PROBLEM REQUIREMENTS: State how many lines in the following entries contain the word "font". No other output.

Records from a data source:

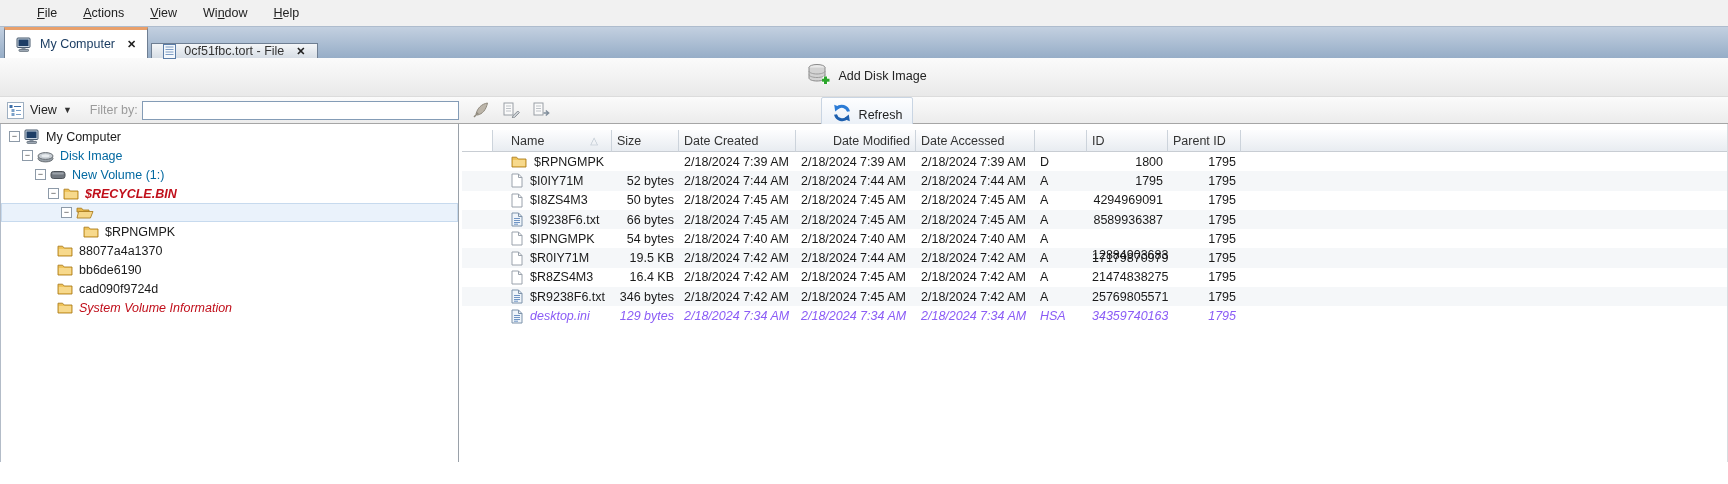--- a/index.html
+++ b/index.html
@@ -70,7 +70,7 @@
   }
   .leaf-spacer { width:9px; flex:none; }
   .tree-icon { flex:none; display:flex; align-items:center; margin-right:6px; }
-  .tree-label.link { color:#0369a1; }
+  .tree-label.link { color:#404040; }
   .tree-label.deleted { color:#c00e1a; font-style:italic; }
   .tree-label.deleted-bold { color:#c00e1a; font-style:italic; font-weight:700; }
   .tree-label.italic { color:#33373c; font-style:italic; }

OUTPUT OF THE TASK: 3